Rumi
[Jálál al-Din Rumi, Mawláná. Fihi-ma-fihi: o livro do interior. Tradução Margarita Garcia Lamelo. – Rio de Janeiro: Edições Dervish, 1993, p. 261. A partir da tradução francesa do original persa de Eva de Vitray-Meyerovitch.]
O sufismo denota um movimento místico surgido no seio do islamismo no século VIII e que se desenvolveu especialmente na Pérsia. A palavra sufi designa o capote de lã grossa usado por pobres e ascetas e logo adotado pelos primeiros praticantes dessa doutrina. Um dos maiores legados islãs para a humanidade foi, seguramente, os ensinamentos de alguns representantes desta tradição religiosa. Mawláná Rumi (1207-1273), fundador da Ordem dos Dervixes Dançantes, sobressai como um dos maiores mestres e poetas sufi.

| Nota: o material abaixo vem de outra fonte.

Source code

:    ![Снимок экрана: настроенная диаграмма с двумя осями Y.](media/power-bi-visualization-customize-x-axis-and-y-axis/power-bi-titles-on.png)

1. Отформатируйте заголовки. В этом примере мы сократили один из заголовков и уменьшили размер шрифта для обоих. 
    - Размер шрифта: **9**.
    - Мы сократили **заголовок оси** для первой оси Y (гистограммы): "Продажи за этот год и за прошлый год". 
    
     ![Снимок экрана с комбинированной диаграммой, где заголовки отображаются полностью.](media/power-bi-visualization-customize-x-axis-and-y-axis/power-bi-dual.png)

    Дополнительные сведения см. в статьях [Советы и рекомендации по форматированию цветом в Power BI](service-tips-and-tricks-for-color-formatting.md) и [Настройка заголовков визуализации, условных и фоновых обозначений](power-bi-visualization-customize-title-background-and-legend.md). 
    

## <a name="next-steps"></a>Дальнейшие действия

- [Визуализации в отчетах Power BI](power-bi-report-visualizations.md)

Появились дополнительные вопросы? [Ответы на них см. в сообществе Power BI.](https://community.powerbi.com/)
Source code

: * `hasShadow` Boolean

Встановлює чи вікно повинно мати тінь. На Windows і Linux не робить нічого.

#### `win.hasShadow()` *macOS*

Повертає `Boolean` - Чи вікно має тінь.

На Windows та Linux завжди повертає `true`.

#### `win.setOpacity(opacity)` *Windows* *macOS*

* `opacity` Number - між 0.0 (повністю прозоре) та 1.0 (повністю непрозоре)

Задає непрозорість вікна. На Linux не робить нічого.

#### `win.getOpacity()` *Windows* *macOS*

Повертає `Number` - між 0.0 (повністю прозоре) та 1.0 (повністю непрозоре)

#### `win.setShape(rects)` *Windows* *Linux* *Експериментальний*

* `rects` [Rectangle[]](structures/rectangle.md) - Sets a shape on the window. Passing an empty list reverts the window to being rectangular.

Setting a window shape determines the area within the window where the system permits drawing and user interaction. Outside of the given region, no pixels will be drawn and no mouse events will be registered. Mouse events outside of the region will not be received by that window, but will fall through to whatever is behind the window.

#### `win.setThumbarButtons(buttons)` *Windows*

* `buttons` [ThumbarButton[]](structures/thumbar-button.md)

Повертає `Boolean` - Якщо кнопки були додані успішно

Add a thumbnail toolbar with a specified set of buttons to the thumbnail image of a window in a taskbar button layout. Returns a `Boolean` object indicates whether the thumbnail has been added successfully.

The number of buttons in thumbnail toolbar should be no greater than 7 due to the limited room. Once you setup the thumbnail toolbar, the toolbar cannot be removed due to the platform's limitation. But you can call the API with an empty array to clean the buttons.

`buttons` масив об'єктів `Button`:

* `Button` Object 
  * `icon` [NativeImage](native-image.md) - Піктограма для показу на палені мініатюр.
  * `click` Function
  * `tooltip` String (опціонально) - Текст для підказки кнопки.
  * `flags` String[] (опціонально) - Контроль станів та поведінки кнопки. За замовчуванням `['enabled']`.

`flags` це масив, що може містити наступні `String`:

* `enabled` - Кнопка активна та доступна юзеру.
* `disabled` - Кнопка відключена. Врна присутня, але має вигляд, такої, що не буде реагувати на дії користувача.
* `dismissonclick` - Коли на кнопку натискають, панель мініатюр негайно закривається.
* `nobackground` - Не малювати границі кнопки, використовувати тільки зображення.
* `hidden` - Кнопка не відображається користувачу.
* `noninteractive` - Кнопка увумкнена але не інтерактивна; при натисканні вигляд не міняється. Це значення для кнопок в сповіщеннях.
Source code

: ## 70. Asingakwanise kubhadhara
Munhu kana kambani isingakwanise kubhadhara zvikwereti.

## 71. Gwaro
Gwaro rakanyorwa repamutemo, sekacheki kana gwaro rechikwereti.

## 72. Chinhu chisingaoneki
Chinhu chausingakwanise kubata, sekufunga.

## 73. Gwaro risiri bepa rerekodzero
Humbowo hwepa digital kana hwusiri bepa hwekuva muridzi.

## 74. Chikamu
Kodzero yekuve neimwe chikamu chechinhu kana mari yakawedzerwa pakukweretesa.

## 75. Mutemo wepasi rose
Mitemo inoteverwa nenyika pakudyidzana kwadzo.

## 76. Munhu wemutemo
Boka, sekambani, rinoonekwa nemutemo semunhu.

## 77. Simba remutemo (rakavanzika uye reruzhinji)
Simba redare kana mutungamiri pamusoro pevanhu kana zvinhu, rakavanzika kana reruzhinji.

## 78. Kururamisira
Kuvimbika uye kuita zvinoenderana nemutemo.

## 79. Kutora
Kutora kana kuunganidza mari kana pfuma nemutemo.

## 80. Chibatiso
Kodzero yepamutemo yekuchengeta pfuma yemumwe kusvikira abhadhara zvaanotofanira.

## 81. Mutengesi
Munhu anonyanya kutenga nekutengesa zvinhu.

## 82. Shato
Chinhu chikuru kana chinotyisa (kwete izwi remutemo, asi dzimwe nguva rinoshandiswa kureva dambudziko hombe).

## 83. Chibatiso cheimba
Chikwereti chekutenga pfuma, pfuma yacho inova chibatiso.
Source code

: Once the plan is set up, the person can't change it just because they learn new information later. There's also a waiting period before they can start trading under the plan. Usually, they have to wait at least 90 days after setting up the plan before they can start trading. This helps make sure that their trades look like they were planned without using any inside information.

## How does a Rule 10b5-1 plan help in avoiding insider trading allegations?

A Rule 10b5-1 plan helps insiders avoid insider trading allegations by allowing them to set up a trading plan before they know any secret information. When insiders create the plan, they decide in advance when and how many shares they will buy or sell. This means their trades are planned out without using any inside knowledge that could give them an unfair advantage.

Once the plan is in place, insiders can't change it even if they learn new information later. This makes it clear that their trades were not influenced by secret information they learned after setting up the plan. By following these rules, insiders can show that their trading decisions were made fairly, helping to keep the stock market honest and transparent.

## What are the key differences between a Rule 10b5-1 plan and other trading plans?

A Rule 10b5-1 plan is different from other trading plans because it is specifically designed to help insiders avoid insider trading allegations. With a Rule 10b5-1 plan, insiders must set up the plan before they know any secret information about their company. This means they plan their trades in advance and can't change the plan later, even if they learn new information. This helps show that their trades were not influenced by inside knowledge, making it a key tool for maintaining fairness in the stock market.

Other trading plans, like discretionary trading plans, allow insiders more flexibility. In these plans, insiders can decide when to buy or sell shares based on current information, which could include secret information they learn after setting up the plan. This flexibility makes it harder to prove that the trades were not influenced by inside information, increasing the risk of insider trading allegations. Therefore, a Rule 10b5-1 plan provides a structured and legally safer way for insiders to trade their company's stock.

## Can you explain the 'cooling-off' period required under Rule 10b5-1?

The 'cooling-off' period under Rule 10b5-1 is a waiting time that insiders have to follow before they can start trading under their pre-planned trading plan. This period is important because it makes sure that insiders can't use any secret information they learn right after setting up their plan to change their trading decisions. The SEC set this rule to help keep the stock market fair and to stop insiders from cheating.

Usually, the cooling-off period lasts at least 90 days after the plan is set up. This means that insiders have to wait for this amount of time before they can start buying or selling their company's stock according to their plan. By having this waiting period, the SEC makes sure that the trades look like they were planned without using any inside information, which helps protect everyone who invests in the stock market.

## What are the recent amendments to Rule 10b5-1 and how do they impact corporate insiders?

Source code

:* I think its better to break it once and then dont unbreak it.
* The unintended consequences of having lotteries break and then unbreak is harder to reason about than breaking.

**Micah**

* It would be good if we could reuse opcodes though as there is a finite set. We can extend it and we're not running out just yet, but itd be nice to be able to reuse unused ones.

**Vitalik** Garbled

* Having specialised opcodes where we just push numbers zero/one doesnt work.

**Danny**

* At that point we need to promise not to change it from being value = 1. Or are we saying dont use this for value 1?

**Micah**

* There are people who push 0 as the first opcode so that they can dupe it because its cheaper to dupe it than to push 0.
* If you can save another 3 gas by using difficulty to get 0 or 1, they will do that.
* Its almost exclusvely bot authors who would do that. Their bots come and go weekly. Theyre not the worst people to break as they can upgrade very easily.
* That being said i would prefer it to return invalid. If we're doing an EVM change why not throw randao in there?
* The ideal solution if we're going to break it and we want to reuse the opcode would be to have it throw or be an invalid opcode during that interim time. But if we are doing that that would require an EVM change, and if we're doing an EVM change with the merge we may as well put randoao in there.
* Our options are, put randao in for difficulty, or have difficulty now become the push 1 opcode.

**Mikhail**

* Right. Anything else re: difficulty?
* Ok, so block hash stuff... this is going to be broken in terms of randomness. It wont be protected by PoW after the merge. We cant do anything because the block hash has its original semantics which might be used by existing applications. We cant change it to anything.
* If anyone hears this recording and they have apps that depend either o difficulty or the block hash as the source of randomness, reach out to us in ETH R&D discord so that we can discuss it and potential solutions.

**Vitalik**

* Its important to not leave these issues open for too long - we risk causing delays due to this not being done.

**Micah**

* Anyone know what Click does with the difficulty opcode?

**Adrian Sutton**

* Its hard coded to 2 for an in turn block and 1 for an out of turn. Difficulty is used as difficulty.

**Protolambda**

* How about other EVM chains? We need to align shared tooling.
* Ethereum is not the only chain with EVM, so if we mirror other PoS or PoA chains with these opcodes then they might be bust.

Uma parte dos ensinamentos de Rumi foi compilada no livro intitulado Fihi-ma-fihi, ou O livro do interior. O livro é composto por 71 textos ao longo dos quais o Mestre aborda assuntos os mais diversos, a maioria exposta em forma de diálogos, pois se tata de conversas e discussões entre ele e seus discípulos.
Um dos mais belos é aquele em que o Mestre trata da palavra. A palavra, para que seja expressa, precisa de um meio, que Rumi chama de intermediário. Esse intermediário é o ato da fala. Falar, portanto, conclui, é um meio da palavra. O surpreendente, porém, está na afirmação de que, embora falar seja o meio pelo qual a palavra se manifesta, isso não constitui, entretanto, uma condição para que a palavra exista. Isso porque a “palavra”, afirma Rumi, “está perpetuamente em ti, quer a pronucies ou não” (p. 262).
Na verdade, o homem tende para o silêncio, aquele grande silêncio do encontro com Deus quando tu afinal cala, tudo silencia, restando apenas aquela perfeita comunhão à qual sempre se referem os grandes místicos e iniciados. É isso que leva Rumi a afirmar, concluindo com um paradoxo, pois, quer admitamos quer não, o discurso sobre Deus sempre desemboca no paradoxo:
“O homem passa por três estados. No primeiro, ele não se preocupa com Deus, ele adora e serve a todos, mulher, homem, bens, crianças, pedra, barro, mas não adora a Deus. Em seguida, quando adquire certo conhecimento e informação, ele só serve a Deus. Depois, quando avança nesse estado, ele se cala; ele não diz: ´Eu não sirvo a Deus´, nem: ´Eu sirvo a Deus´. Ele está além desses dois estados. Desses homens, nenhuma voz ecoa neste mundo. Teu Deus não está presente, nem ausente, pois Ele é o Criador da presença e da ausência” (p. 262).